One of the most popular is what David jokingly calls the "guerrilla garden" basket containers hidden in the crook of tree branches to grow beans, pumpkins and cucumbers, out of reach of animals. At the base of the tree, taro and sweet potatoes can grow in the shade. Blending into the landscape, these guerrilla gardens don't betray to the Burmese army where the Karenni have settled.

In the camp, he wants to be sure Karenni refugee children do not forget their rural roots. "We have to bring our children close to nature," says David, father of four children, ages 13 to 25. "Children must remember they are under the laws of nature. Children here have forgotten where food comes from they say it comes from the TBBC."

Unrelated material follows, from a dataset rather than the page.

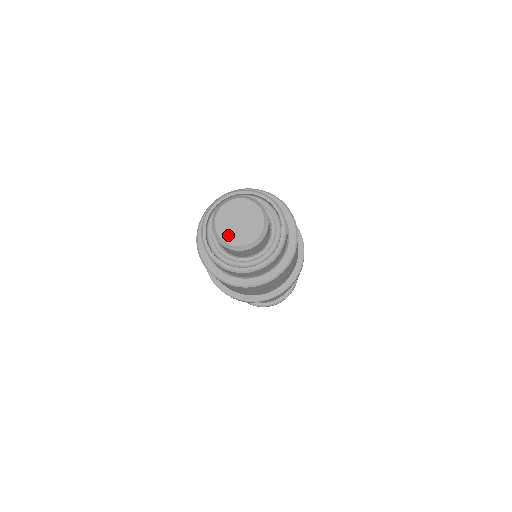
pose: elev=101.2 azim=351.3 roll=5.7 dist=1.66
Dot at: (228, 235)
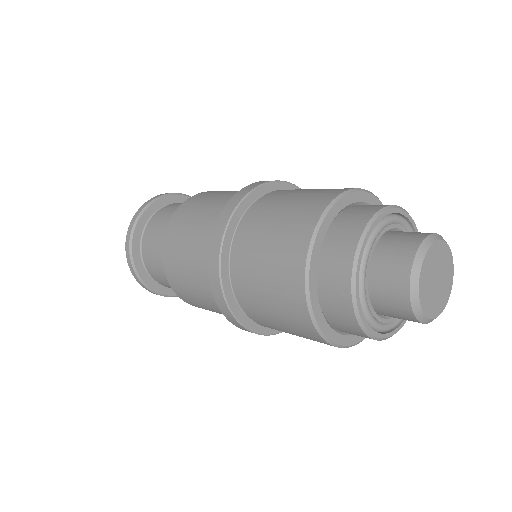
Dot at: (426, 298)
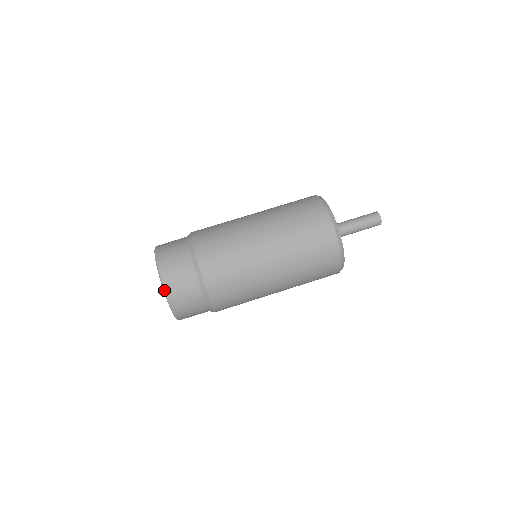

And he's determined to share his knowledge. David's putting the finishing touches on a handbook he plans to distribute free in the English, Burmese, Karenni and Shan languages to propagate his ideas.

"These ideas are from everywhere and this is for everybody," he says, brushing away any suggestion that he could profit from his well-illustrated, practical book. "As long as I am here, I must be able to contribute to my community."